We show that renormalization group(RG) flow can be viewed as a gradual wave
function collapse, where a quantum state associated with the action of field
theory evolves toward a final state that describes an IR fixed point. The
process of collapse is described by the radial evolution in the dual
holographic theory. If the theory is in the same phase as the assumed IR fixed
point, the initial state is smoothly projected to the final state. If in a
different phase, the initial state undergoes a phase transition which in turn
gives rise to a horizon in the bulk geometry. We demonstrate the connection
between critical behavior and horizon in an example, by deriving the bulk
metrics that emerge in various phases of the U(N) vector model in the large N
limit based on the holographic dual constructed from quantum RG. The gapped
phase exhibits a geometry that smoothly ends at a finite proper distance in the
radial direction. The geometric distance in the radial direction measures a
complexity : the depth of RG transformation that is needed to project the
generally entangled UV state to a direct product state in the IR. For gapless
states, entanglement persistently spreads out to larger length scales, and the
initial state can not be projected to the direct product state.

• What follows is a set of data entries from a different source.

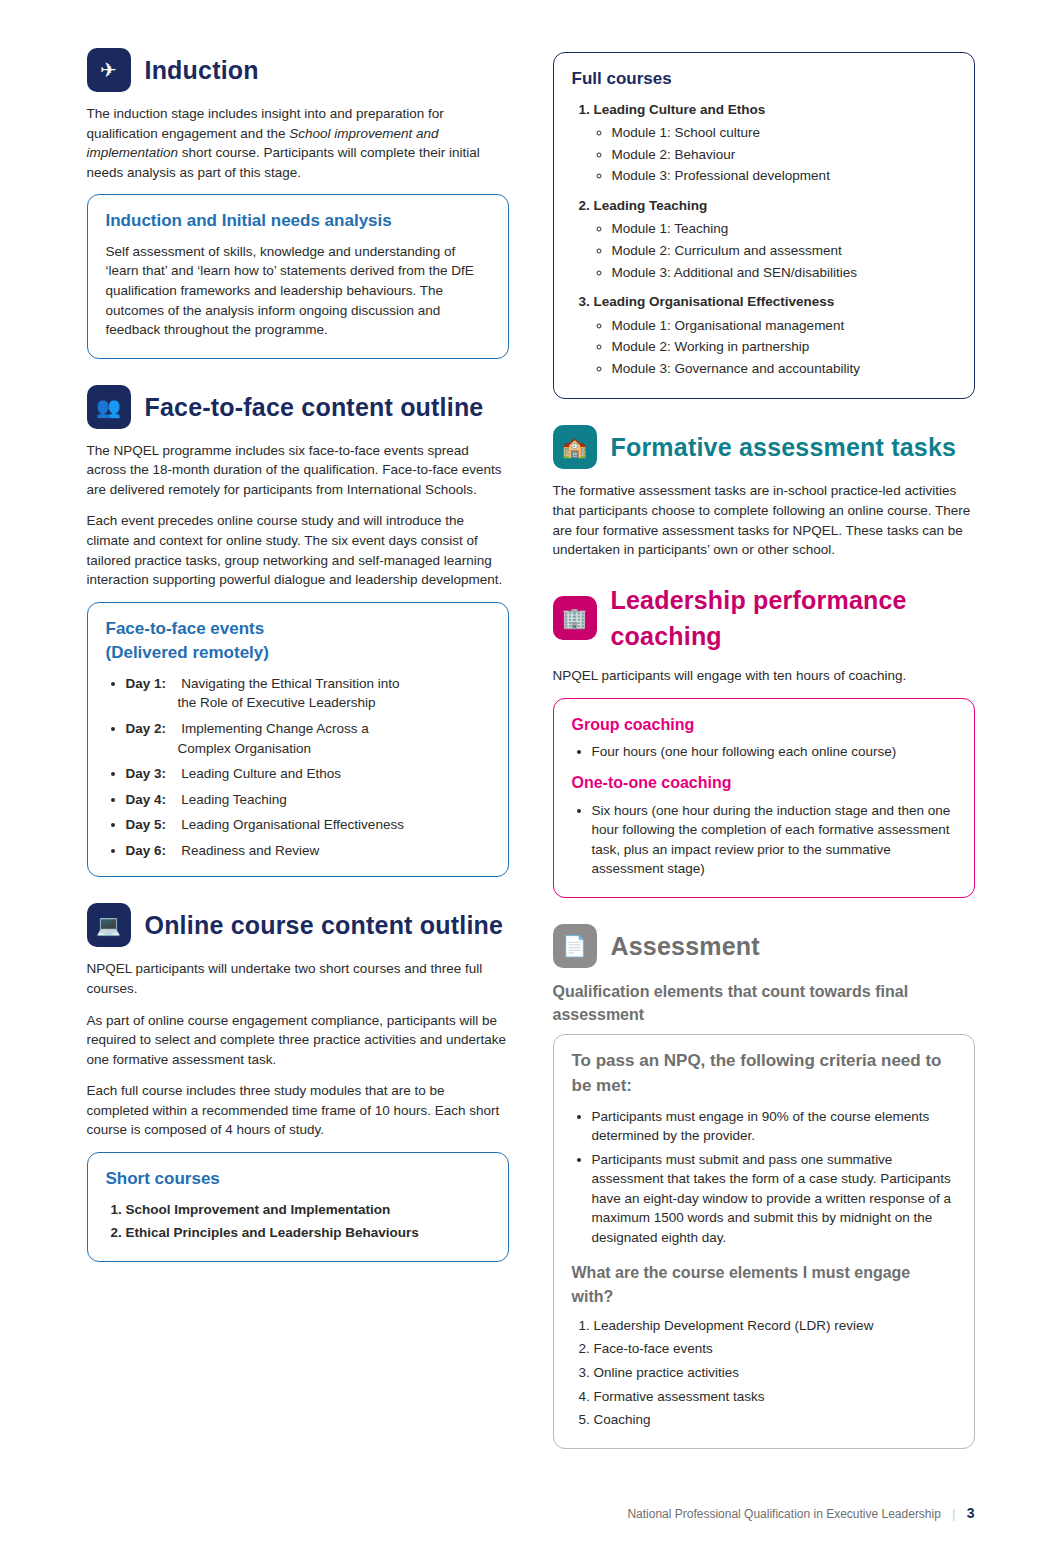✈
Induction
The induction stage includes insight into and preparation for qualification engagement and the School improvement and implementation short course. Participants will complete their initial needs analysis as part of this stage.
Induction and Initial needs analysis
Self assessment of skills, knowledge and understanding of ‘learn that’ and ‘learn how to’ statements derived from the DfE qualification frameworks and leadership behaviours. The outcomes of the analysis inform ongoing discussion and feedback throughout the programme.
👥
Face-to-face content outline
The NPQEL programme includes six face-to-face events spread across the 18-month duration of the qualification. Face-to-face events are delivered remotely for participants from International Schools.
Each event precedes online course study and will introduce the climate and context for online study. The six event days consist of tailored practice tasks, group networking and self-managed learning interaction supporting powerful dialogue and leadership development.
Face-to-face events
(Delivered remotely)
Day 1: Navigating the Ethical Transition intothe Role of Executive Leadership
Day 2: Implementing Change Across aComplex Organisation
Day 3: Leading Culture and Ethos
Day 4: Leading Teaching
Day 5: Leading Organisational Effectiveness
Day 6: Readiness and Review
💻
Online course content outline
NPQEL participants will undertake two short courses and three full courses.
As part of online course engagement compliance, participants will be required to select and complete three practice activities and undertake one formative assessment task.
Each full course includes three study modules that are to be completed within a recommended time frame of 10 hours. Each short course is composed of 4 hours of study.
Short courses
School Improvement and Implementation
Ethical Principles and Leadership Behaviours
Full courses
Leading Culture and Ethos
Module 1: School culture
Module 2: Behaviour
Module 3: Professional development
Leading Teaching
Module 1: Teaching
Module 2: Curriculum and assessment
Module 3: Additional and SEN/disabilities
Leading Organisational Effectiveness
Module 1: Organisational management
Module 2: Working in partnership
Module 3: Governance and accountability
🏫
Formative assessment tasks
The formative assessment tasks are in-school practice-led activities that participants choose to complete following an online course. There are four formative assessment tasks for NPQEL. These tasks can be undertaken in participants’ own or other school.
🏢
Leadership performance
coaching
NPQEL participants will engage with ten hours of coaching.
Group coaching
Four hours (one hour following each online course)
One-to-one coaching
Six hours (one hour during the induction stage and then one hour following the completion of each formative assessment task, plus an impact review prior to the summative assessment stage)
📄
Assessment
Qualification elements that count towards final assessment
To pass an NPQ, the following criteria need to be met:
Participants must engage in 90% of the course elements determined by the provider.
Participants must submit and pass one summative assessment that takes the form of a case study. Participants have an eight-day window to provide a written response of a maximum 1500 words and submit this by midnight on the designated eighth day.
What are the course elements I must engage with?
Leadership Development Record (LDR) review
Face-to-face events
Online practice activities
Formative assessment tasks
Coaching
National Professional Qualification in Executive Leadership | 3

The obstruction
to smooth projection at charge neutral point manifests itself as the long
throat in the anti-de Sitter space. The Poincare horizon at infinity marks the
critical point which exhibits a divergent length scale in the spread of
entanglement. For the gapless states with non-zero chemical potential, the bulk
space becomes the Lifshitz geometry with the dynamical critical exponent two.
The identification of horizon as critical point may provide an explanation for
the universality of horizon. We also discuss the structure of the bulk tensor
network that emerges from the quantum RG.